LONDON, Dec 12 – Global oil inventories could rise sharply despite an agreement by OPEC and its allies to deepen output cuts as well as lower expected production by the U.S. and other non-OPEC countries, the International Energy Agency (IEA) said on Thursday.
“Despite the additional curbs … and a reduction in our forecast of 2020 non-OPEC supply growth to 2.1 million barrels per day (bpd), global oil inventories could build by 700,000 bpd in Q1 2020,” the Paris-based IEA said in a monthly report.
The Organization of the Petroleum Exporting Countries, led de facto by Saudi Arabia, and other producers including Russia agreed last week to rein in output by an extra 500,000 bpd in the first quarter of 2020 in order to balance the market and buoy prices, but stopped short of pledging action beyond March.
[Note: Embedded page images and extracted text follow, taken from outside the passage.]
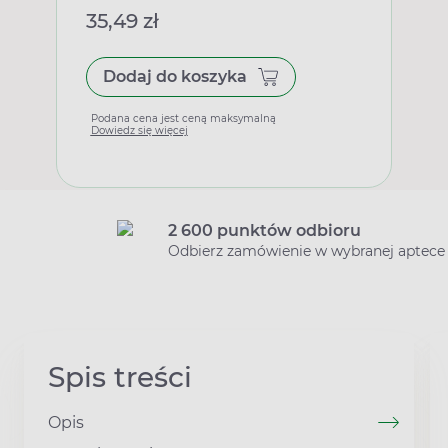
35,49 zł
Dodaj do koszyka
Podana cena jest ceną maksymalną
Dowiedz się więcej
2 600 punktów odbioru
Odbierz zamówienie w wybranej aptece
Spis treści
Opis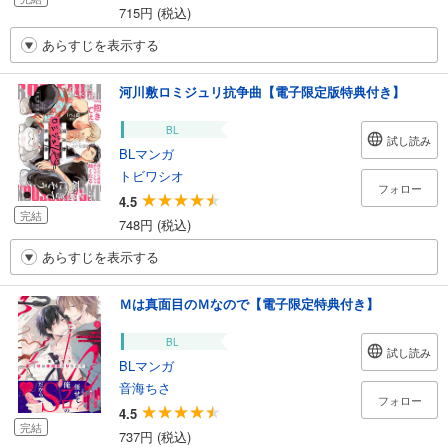
715円 (税込)
あらすじを表示する
河川敷ロミジュリ抗争曲【電子限定版特典付き】
BL
試し読み
BLマンガ
トビワシオ
フォロー
4.5
完結
748円 (税込)
あらすじを表示する
Ｍは真面目のＭなので【電子限定特典付き】
BL
試し読み
BLマンガ
音海ちさ
フォロー
4.5
完結
737円 (税込)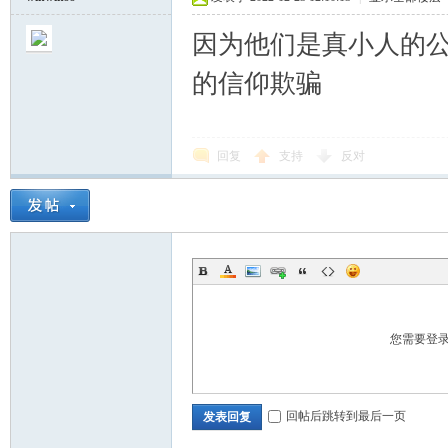
因为他们是真小人的
的信仰欺骗
回复
支持
反对
您需要登
回帖后跳转到最后一页
发表回复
Even if the group adhered strictly to the new pact and output from members beset by political troubles like Iran, Libya and Venezuela stayed steady, the IEA said only 530,000 bpd of crude would be withdrawn from the market compared to November production.
The IEA revised down its forecast for supply growth by non-OPEC countries in 2020 by 200,000 bpd “on a continued slowdown in the U.S., reduced expectations for Brazil and Ghana as well as additional cuts by (OPEC’s allies)”.